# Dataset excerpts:
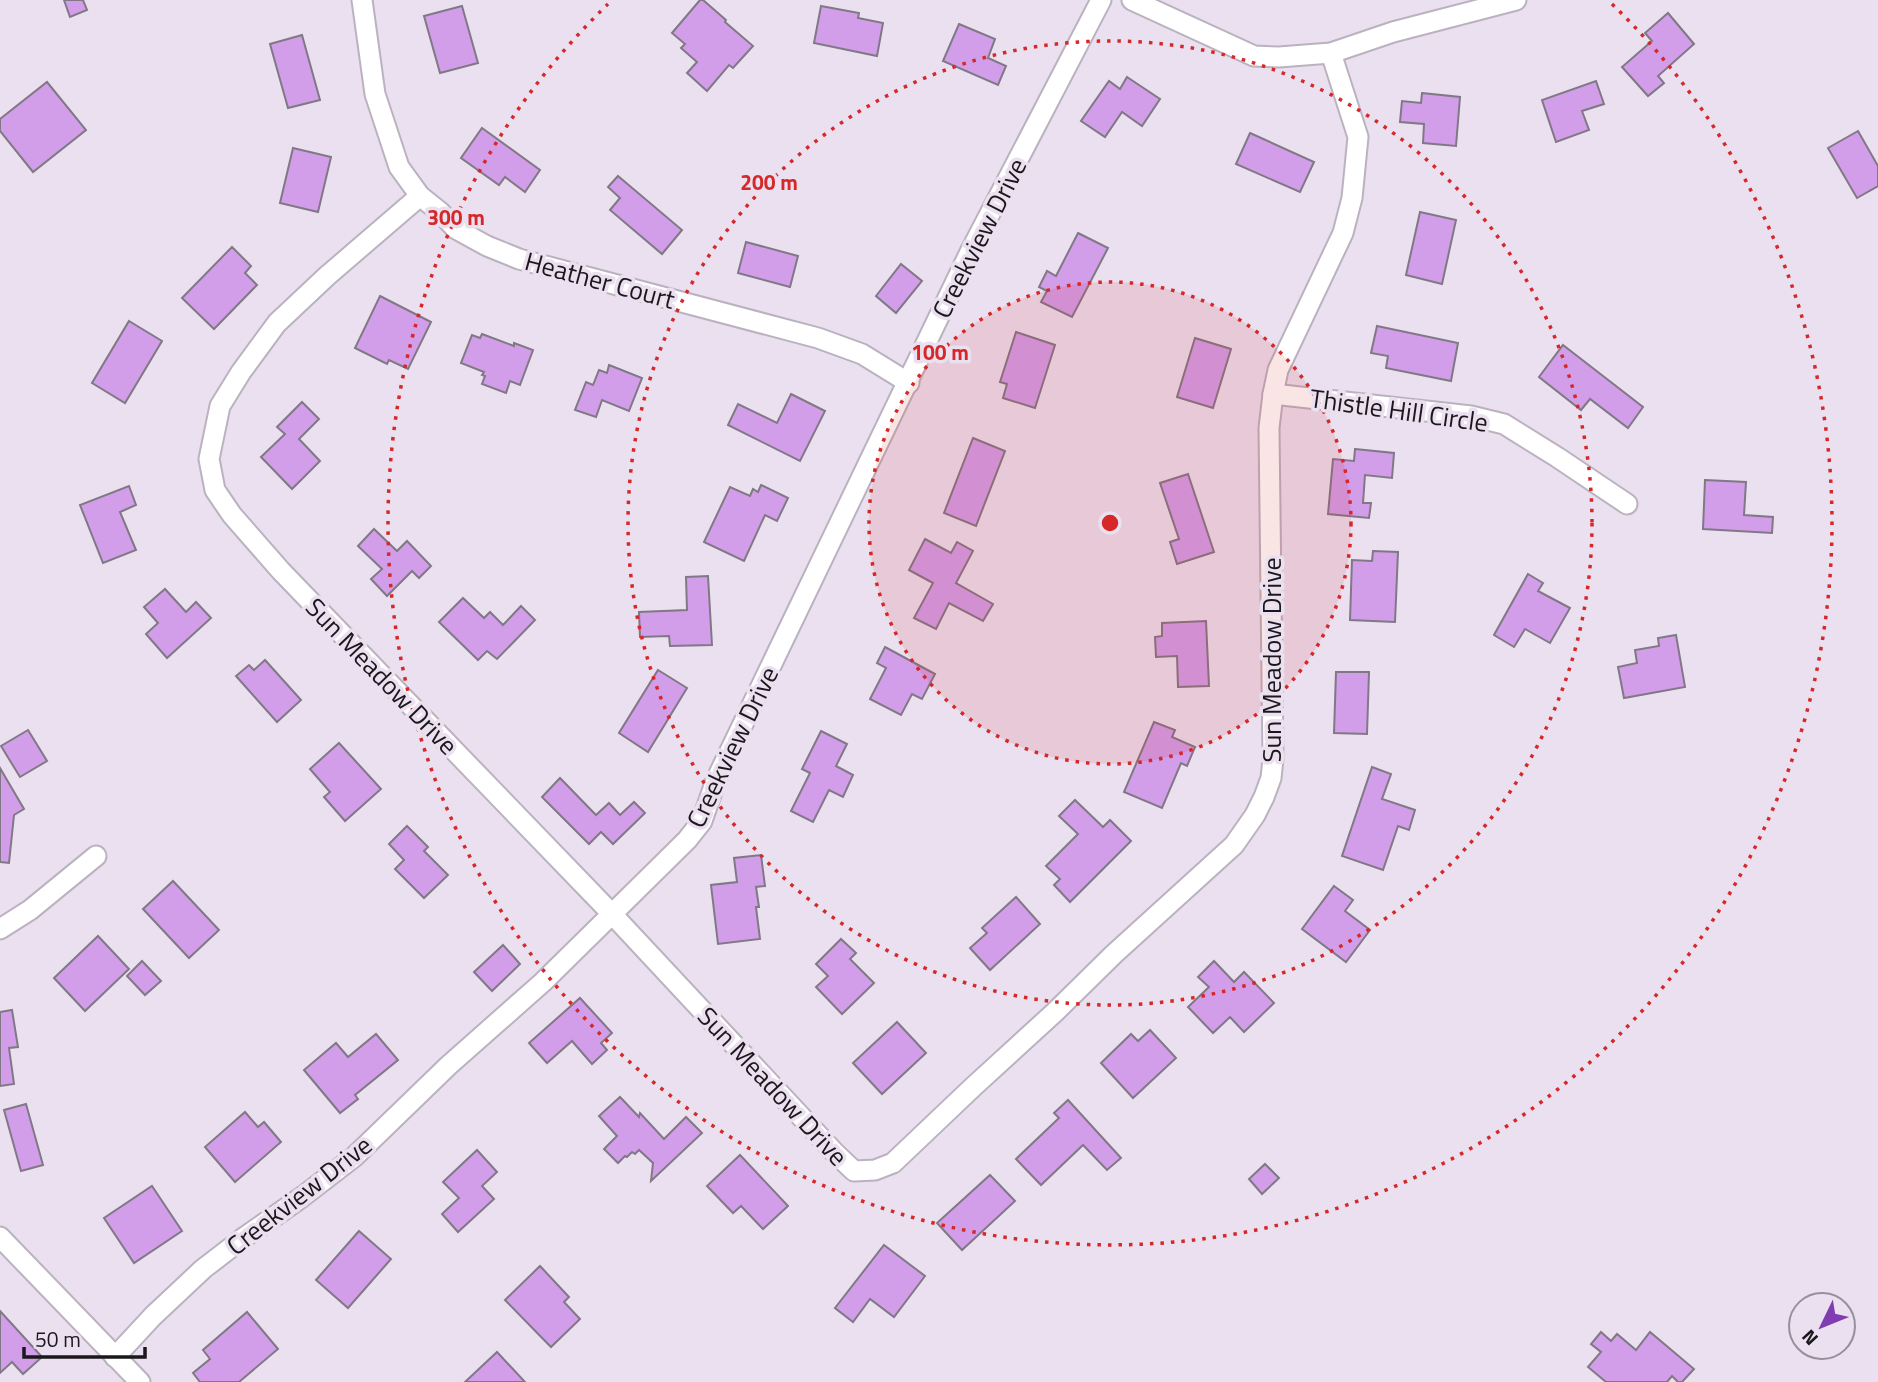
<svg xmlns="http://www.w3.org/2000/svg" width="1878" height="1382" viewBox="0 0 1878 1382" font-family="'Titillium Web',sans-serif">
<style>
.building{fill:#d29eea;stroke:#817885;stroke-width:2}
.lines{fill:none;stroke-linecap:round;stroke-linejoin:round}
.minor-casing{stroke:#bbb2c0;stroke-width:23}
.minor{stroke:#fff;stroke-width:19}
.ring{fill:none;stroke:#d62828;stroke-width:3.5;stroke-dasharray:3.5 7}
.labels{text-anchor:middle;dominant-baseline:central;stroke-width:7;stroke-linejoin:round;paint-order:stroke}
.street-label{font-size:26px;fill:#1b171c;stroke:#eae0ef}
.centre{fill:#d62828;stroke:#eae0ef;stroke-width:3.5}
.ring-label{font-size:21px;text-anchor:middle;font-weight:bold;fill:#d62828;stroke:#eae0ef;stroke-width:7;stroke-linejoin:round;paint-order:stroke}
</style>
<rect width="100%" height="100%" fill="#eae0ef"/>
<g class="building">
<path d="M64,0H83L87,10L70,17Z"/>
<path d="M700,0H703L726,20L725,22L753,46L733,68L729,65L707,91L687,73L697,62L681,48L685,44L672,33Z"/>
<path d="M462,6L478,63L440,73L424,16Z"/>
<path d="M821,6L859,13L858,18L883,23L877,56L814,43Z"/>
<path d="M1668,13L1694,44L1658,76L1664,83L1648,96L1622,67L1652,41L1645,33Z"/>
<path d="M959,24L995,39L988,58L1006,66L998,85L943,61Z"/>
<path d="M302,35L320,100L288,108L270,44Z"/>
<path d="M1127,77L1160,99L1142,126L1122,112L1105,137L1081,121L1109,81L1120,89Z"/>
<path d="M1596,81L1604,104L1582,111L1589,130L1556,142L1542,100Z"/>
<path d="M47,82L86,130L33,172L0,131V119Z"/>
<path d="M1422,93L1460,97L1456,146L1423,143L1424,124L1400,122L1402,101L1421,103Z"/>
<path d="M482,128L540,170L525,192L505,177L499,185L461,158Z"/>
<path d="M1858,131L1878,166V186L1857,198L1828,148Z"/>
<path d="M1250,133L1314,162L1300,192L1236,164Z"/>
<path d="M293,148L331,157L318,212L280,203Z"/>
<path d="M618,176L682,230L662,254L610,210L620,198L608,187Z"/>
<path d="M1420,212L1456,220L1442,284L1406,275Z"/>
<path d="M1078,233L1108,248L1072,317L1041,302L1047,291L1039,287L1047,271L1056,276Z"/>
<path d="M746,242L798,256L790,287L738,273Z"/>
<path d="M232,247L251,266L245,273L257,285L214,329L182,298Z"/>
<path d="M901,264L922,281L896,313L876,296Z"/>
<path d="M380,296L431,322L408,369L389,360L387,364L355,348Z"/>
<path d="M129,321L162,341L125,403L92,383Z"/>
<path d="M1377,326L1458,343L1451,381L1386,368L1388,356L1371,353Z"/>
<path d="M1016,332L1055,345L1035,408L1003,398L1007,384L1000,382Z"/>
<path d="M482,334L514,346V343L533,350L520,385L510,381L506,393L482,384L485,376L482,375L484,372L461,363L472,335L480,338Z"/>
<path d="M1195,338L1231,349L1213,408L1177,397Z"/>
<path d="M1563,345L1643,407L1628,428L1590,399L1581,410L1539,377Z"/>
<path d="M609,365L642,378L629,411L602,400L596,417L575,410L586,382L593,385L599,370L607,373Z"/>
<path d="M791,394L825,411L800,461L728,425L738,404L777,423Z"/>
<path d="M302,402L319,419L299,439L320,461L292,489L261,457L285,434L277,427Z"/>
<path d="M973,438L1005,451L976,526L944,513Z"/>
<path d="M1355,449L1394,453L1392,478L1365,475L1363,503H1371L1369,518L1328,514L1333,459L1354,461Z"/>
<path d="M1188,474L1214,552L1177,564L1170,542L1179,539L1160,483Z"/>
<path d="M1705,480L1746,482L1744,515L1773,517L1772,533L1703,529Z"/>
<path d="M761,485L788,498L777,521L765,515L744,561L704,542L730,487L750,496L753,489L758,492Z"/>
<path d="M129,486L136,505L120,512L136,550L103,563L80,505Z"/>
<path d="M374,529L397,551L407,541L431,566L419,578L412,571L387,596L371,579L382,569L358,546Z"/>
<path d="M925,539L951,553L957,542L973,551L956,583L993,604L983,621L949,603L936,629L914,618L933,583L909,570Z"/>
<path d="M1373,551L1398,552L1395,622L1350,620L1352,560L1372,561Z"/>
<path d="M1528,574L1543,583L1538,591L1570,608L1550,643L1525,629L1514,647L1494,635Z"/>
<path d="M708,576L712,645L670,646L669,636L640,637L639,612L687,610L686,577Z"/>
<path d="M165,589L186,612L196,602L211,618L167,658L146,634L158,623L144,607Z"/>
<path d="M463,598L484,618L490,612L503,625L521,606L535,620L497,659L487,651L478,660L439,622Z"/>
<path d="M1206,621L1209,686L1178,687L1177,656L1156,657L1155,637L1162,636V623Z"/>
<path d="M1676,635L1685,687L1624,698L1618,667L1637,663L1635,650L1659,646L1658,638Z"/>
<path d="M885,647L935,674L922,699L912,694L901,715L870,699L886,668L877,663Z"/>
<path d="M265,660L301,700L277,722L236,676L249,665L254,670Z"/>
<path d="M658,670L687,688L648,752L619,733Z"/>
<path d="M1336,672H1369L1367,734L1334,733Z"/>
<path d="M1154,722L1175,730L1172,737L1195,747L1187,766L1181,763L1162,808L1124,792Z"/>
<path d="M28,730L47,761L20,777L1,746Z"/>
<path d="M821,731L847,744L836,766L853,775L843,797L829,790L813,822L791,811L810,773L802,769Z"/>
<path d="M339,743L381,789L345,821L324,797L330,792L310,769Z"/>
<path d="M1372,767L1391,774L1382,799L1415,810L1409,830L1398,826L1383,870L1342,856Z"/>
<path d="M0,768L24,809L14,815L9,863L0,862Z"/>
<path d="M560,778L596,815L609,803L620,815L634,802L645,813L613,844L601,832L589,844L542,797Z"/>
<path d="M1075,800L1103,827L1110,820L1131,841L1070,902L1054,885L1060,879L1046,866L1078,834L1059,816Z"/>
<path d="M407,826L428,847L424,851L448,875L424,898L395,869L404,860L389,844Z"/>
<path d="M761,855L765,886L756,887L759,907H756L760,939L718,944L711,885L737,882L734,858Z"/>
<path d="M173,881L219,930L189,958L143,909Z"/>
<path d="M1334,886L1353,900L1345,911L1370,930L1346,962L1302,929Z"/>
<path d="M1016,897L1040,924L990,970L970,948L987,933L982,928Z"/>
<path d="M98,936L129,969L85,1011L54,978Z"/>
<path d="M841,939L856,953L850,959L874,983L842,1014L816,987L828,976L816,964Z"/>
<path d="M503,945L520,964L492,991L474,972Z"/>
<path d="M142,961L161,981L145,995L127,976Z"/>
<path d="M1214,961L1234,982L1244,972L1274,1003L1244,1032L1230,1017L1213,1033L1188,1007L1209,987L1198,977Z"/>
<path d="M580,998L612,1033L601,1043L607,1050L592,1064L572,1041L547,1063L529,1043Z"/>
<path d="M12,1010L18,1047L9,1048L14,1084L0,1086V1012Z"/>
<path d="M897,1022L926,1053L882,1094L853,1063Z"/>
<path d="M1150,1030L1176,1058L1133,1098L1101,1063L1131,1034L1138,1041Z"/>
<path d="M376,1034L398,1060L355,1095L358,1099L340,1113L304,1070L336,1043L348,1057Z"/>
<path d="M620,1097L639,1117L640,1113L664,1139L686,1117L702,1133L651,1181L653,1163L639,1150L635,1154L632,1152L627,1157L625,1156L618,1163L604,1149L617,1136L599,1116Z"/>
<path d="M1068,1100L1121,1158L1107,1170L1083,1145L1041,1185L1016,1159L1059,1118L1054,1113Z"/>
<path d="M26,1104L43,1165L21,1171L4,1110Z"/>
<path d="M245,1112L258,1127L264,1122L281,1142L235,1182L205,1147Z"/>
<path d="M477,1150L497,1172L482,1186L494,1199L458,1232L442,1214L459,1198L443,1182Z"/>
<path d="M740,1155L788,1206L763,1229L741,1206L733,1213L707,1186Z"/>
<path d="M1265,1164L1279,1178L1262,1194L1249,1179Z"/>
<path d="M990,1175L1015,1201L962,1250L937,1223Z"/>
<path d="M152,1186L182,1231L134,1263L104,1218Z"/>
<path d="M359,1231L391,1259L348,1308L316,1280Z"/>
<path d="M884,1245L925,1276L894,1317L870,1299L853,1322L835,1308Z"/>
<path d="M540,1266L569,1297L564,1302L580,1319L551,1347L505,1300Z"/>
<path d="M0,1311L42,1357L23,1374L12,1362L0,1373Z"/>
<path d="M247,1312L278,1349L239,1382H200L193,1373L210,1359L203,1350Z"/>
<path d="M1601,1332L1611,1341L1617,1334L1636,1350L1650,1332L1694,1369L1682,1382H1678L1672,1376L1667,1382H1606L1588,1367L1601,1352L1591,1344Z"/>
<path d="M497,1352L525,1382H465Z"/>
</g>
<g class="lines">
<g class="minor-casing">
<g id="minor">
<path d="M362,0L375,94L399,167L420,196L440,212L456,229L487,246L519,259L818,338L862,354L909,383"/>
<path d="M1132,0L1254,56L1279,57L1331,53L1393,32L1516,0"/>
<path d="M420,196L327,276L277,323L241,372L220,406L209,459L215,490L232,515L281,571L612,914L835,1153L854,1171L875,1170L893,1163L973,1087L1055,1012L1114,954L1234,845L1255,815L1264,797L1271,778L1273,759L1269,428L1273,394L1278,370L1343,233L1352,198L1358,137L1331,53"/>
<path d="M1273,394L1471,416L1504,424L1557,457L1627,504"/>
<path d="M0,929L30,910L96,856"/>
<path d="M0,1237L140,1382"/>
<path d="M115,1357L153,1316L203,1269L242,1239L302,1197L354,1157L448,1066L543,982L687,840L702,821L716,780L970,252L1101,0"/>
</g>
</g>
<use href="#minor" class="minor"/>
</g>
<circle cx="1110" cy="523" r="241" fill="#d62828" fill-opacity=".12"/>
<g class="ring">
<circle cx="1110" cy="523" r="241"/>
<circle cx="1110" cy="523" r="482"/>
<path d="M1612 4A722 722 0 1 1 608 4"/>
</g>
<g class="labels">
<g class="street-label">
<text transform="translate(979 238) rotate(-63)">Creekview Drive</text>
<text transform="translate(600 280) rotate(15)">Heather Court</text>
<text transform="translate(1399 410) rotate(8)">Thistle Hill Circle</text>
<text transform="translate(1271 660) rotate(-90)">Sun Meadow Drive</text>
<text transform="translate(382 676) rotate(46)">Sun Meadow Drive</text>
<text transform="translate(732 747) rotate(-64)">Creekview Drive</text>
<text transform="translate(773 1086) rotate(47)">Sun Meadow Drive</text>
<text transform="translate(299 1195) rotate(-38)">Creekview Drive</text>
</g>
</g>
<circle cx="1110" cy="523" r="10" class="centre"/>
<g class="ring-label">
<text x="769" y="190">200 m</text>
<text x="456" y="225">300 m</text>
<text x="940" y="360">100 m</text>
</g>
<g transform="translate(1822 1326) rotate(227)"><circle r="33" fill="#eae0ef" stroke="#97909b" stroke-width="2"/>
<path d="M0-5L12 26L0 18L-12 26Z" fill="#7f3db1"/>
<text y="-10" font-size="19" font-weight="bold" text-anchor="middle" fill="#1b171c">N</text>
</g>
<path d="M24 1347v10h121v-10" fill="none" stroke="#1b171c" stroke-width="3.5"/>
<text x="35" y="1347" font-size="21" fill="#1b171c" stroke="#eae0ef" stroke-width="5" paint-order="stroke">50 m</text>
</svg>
* * *
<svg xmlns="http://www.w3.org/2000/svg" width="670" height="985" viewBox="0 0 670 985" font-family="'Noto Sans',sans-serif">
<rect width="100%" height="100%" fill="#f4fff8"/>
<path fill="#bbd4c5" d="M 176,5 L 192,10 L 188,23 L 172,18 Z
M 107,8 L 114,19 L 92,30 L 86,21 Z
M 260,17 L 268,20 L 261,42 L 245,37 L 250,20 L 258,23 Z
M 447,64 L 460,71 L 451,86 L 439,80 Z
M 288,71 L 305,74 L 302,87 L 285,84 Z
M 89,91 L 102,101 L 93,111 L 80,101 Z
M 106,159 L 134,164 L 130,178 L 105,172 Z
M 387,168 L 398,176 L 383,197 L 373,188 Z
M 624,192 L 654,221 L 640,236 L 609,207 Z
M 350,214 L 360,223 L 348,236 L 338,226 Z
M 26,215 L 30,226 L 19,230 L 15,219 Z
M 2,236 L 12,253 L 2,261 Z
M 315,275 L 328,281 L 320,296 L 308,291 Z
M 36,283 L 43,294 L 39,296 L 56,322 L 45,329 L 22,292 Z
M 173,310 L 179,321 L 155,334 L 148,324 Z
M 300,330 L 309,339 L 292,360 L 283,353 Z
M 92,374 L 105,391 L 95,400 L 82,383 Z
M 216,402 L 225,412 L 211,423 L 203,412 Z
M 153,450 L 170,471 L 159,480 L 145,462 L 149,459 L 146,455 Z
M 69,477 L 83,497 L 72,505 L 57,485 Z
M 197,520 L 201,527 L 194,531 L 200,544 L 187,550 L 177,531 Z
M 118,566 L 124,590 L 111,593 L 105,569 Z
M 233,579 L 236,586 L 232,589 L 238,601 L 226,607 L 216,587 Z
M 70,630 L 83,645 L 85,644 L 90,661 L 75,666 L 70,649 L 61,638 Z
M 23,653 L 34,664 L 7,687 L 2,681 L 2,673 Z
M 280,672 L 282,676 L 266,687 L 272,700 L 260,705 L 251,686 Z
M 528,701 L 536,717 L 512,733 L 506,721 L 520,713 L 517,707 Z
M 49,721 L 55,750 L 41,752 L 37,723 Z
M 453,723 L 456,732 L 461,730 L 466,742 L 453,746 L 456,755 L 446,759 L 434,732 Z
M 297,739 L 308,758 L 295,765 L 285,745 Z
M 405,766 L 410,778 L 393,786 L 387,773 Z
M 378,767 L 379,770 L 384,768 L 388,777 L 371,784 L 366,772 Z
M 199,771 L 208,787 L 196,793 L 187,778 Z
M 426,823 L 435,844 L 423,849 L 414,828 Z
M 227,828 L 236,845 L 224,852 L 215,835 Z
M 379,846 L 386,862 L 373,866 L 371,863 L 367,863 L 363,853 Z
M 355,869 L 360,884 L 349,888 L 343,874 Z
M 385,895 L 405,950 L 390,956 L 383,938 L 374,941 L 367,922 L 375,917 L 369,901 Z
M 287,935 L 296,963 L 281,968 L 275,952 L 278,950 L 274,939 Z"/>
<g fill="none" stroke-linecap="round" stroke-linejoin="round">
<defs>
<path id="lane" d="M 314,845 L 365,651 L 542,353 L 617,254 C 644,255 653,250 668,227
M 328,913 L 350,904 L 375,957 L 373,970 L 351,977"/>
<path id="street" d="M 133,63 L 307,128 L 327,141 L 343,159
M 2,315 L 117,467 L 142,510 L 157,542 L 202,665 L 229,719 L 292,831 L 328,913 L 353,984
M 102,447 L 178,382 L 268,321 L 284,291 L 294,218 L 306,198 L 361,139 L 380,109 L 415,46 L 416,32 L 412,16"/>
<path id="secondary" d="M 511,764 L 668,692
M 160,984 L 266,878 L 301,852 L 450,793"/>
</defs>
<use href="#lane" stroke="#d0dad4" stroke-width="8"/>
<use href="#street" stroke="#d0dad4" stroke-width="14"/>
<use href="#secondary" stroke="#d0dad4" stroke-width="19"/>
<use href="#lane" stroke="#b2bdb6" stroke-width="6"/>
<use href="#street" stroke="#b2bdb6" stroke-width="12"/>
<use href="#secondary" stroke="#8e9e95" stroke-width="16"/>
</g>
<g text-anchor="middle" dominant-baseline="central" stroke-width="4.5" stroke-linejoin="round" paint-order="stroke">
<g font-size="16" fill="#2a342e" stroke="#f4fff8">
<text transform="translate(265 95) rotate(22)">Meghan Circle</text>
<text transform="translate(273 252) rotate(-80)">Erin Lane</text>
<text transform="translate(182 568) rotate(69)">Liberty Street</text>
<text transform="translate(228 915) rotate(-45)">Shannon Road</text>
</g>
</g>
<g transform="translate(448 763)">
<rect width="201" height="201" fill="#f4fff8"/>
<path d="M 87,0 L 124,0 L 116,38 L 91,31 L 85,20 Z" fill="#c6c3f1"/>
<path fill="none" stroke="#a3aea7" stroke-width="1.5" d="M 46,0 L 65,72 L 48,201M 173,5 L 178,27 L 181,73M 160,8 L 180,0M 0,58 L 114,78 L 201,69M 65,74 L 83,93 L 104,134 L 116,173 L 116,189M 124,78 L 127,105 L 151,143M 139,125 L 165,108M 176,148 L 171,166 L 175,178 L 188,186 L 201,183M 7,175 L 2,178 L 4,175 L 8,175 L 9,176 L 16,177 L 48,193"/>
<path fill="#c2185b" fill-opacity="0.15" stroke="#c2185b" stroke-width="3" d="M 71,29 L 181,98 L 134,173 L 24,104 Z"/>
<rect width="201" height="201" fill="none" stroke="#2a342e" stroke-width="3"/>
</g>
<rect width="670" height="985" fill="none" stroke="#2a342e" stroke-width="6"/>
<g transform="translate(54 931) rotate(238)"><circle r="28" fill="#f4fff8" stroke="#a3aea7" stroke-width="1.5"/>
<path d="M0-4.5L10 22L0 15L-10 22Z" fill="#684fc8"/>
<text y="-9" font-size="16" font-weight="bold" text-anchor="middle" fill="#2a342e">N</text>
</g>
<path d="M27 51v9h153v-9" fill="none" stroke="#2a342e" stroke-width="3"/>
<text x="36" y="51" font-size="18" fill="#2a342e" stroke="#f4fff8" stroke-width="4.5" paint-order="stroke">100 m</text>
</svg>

# Task statement:
The stretch of entries above that starts with the line containing "M 227,828 L 236,845 L 224,852 L 215,835 Z" and goes on through the line containing "46,0 L 65,72" is to be transcribed exactly, and no other line is to be transcribed.

# Written answer:
M 227,828 L 236,845 L 224,852 L 215,835 Z
M 379,846 L 386,862 L 373,866 L 371,863 L 367,863 L 363,853 Z
M 355,869 L 360,884 L 349,888 L 343,874 Z
M 385,895 L 405,950 L 390,956 L 383,938 L 374,941 L 367,922 L 375,917 L 369,901 Z
M 287,935 L 296,963 L 281,968 L 275,952 L 278,950 L 274,939 Z"/>
<g fill="none" stroke-linecap="round" stroke-linejoin="round">
<defs>
<path id="lane" d="M 314,845 L 365,651 L 542,353 L 617,254 C 644,255 653,250 668,227
M 328,913 L 350,904 L 375,957 L 373,970 L 351,977"/>
<path id="street" d="M 133,63 L 307,128 L 327,141 L 343,159
M 2,315 L 117,467 L 142,510 L 157,542 L 202,665 L 229,719 L 292,831 L 328,913 L 353,984
M 102,447 L 178,382 L 268,321 L 284,291 L 294,218 L 306,198 L 361,139 L 380,109 L 415,46 L 416,32 L 412,16"/>
<path id="secondary" d="M 511,764 L 668,692
M 160,984 L 266,878 L 301,852 L 450,793"/>
</defs>
<use href="#lane" stroke="#d0dad4" stroke-width="8"/>
<use href="#street" stroke="#d0dad4" stroke-width="14"/>
<use href="#secondary" stroke="#d0dad4" stroke-width="19"/>
<use href="#lane" stroke="#b2bdb6" stroke-width="6"/>
<use href="#street" stroke="#b2bdb6" stroke-width="12"/>
<use href="#secondary" stroke="#8e9e95" stroke-width="16"/>
</g>
<g text-anchor="middle" dominant-baseline="central" stroke-width="4.5" stroke-linejoin="round" paint-order="stroke">
<g font-size="16" fill="#2a342e" stroke="#f4fff8">
<text transform="translate(265 95) rotate(22)">Meghan Circle</text>
<text transform="translate(273 252) rotate(-80)">Erin Lane</text>
<text transform="translate(182 568) rotate(69)">Liberty Street</text>
<text transform="translate(228 915) rotate(-45)">Shannon Road</text>
</g>
</g>
<g transform="translate(448 763)">
<rect width="201" height="201" fill="#f4fff8"/>
<path d="M 87,0 L 124,0 L 116,38 L 91,31 L 85,20 Z" fill="#c6c3f1"/>
<path fill="none" stroke="#a3aea7" stroke-width="1.5" d="M 46,0 L 65,72 L 48,201M 173,5 L 178,27 L 181,73M 160,8 L 180,0M 0,58 L 114,78 L 201,69M 65,74 L 83,93 L 104,134 L 116,173 L 116,189M 124,78 L 127,105 L 151,143M 139,125 L 165,108M 176,148 L 171,166 L 175,178 L 188,186 L 201,183M 7,175 L 2,178 L 4,175 L 8,175 L 9,176 L 16,177 L 48,193"/>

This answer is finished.